Are you concerned that if you do get a different ecu with the capability to hit 65 mph that the 18g weights will be to light?

My plans down the rode is to get a different ecu, but I also want my clutch to be planned around a higher top speed.
 
Are you concerned that if you do get a different ecu with the capability to hit 65 mph that the 18g weights will be to light?

My plans down the rode is to get a different ecu, but I also want my clutch to be planned around a higher top speed.

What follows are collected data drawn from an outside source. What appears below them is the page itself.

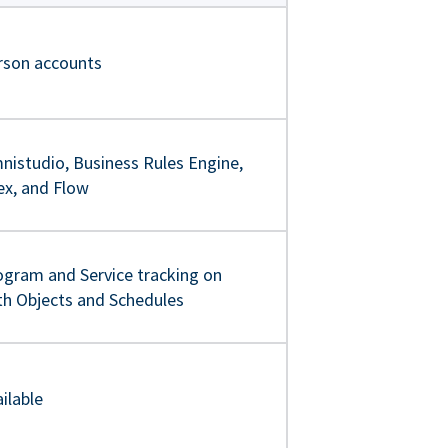
rson accounts
nistudio, Business Rules Engine,
ex, and Flow
ogram and Service tracking on
th Objects and Schedules
ilable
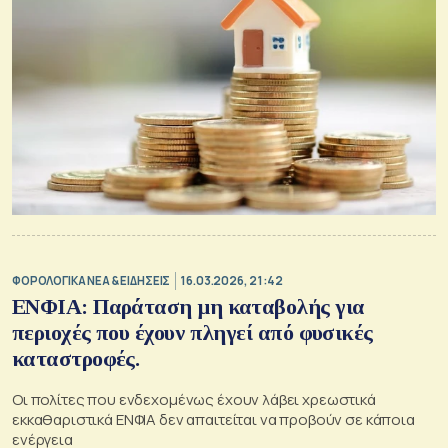
ΦΟΡΟΛΟΓΙΚΑ ΝΕΑ & EΙΔΗΣΕΙΣ
16.03.2026, 21:42
ΕΝΦΙΑ: Παράταση μη καταβολής για
περιοχές που έχουν πληγεί από φυσικές
καταστροφές.
Οι πολίτες που ενδεχομένως έχουν λάβει χρεωστικά
εκκαθαριστικά ΕΝΦΙΑ δεν απαιτείται να προβούν σε κάποια
ενέργεια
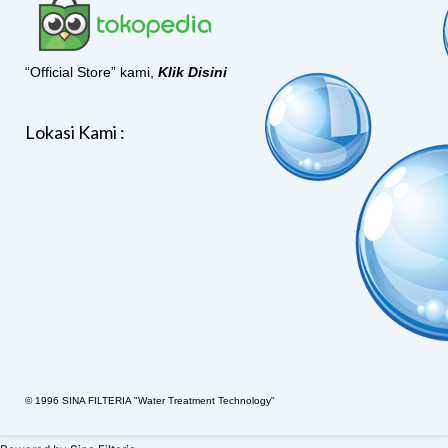
“Official Store” kami,
Klik Disini
Lokasi Kami :
© 1996 SINA FILTERIA "Water Treatment Technology"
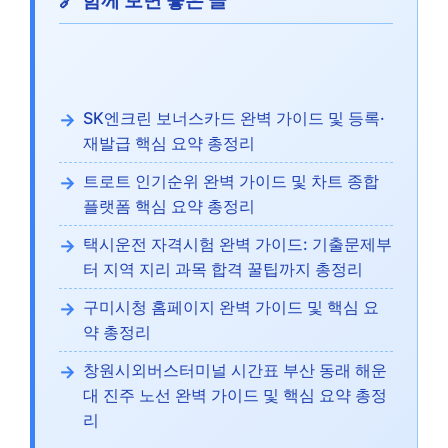
🔗 함께 보면 좋은 글
SK엔크린 보너스카드 완벽 가이드 및 등록·
재발급 핵심 요약 총정리
트로트 인기순위 완벽 가이드 및 차트 종합
플랫폼 핵심 요약 총정리
택시운전 자격시험 완벽 가이드: 기출문제부
터 지역 지리 과목 합격 꿀팁까지 총정리
구미시청 홈페이지 완벽 가이드 및 핵심 요
약 총정리
창원시외버스터미널 시간표 부산 동래 해운
대 진주 노선 완벽 가이드 및 핵심 요약 총정
리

I'm pretty confident that it will be fine. But if it does seem to rev too high at that time I'll try some 20g weights are just put the stockies back in.
 
Discussion starter · #38 ·
I'm getting some 19 gram weights to test with. The 21 gram weights I'm using now are just a little too heavy for my liking. 18's are actually 17.5 grams so I think 19's will be a sweet spot weight for slightly bigger tires and top end retention.
 
I'm getting some 19 gram weights to test with. The 21 gram weights I'm using now are just a little too heavy for my liking. 18's are actually 17.5 grams so I think 19's will be a sweet spot weight for slightly bigger tires and top end retention.

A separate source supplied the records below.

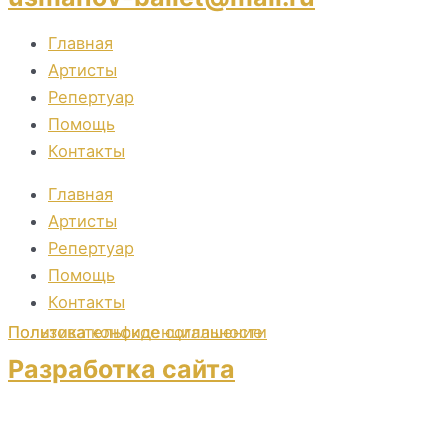
Главная
Артисты
Репертуар
Помощь
Контакты
Главная
Артисты
Репертуар
Помощь
Контакты
Пользовательское соглашение
Политика конфиденциальности
Разработка сайта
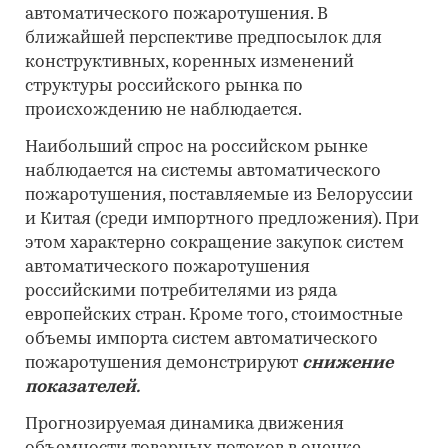
автоматического пожаротушения. В
ближайшей перспективе предпосылок для
конструктивных, коренных изменений
структуры российского рынка по
происхождению не наблюдается.
Наибольший спрос на российском рынке
наблюдается на системы автоматического
пожаротушения, поставляемые из Белоруссии
и Китая (среди импортного предложения). При
этом характерно сокращение закупок систем
автоматического пожаротушения
российскими потребителями из ряда
европейских стран. Кроме того, стоимостные
объемы импорта систем автоматического
пожаротушения демонстрируют
снижение
показателей.
Прогнозируемая динамика движения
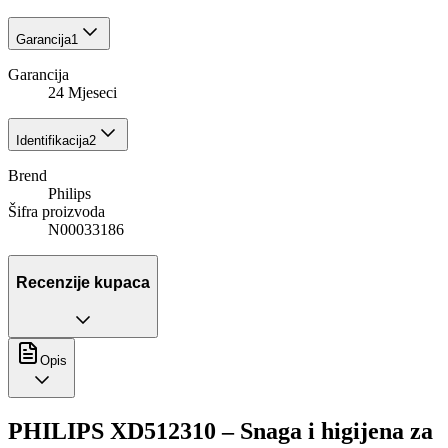
Garancija
1
Garancija
24 Mjeseci
Identifikacija
2
Brend
Philips
Šifra proizvoda
N00033186
Recenzije kupaca
Opis
PHILIPS XD512310 – Snaga i higijena za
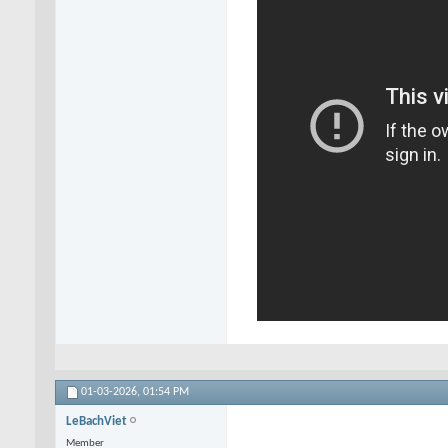
01-03-2026,
01:54 PM
LeBachViet
Member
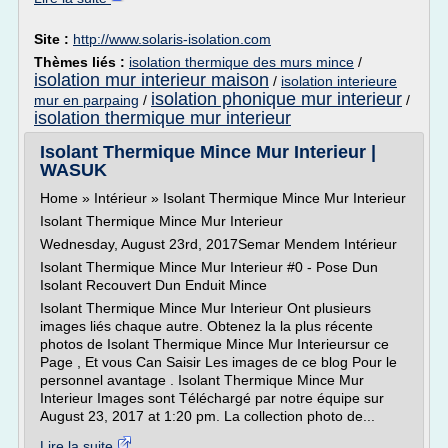
Site :
http://www.solaris-isolation.com
Thèmes liés :
isolation thermique des murs mince
/
isolation mur interieur maison
/
isolation interieure
isolation phonique mur interieur
mur en parpaing
/
/
isolation thermique mur interieur
Isolant Thermique Mince Mur Interieur |
WASUK
Home » Intérieur » Isolant Thermique Mince Mur Interieur
Isolant Thermique Mince Mur Interieur
Wednesday, August 23rd, 2017Semar Mendem Intérieur
Isolant Thermique Mince Mur Interieur #0 - Pose Dun
Isolant Recouvert Dun Enduit Mince
Isolant Thermique Mince Mur Interieur Ont plusieurs
images liés chaque autre. Obtenez la la plus récente
photos de Isolant Thermique Mince Mur Interieursur ce
Page , Et vous Can Saisir Les images de ce blog Pour le
personnel avantage . Isolant Thermique Mince Mur
Interieur Images sont Téléchargé par notre équipe sur
August 23, 2017 at 1:20 pm. La collection photo de...
Lire la suite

Massive are you considering the Weller racing ecu? Potentially with the added fuel 21 gram weights would work out great....
 
Discussion starter · #40 ·
Massive are you considering the Weller racing ecu? Potentially with the added fuel 21 gram weights would work out great....
I'll hopefully have a unit for testing if weather permits. I'm going to try 19 gram weights. 21 were nice but just a little bit laggy and lowered my top end by 1-2 MPH.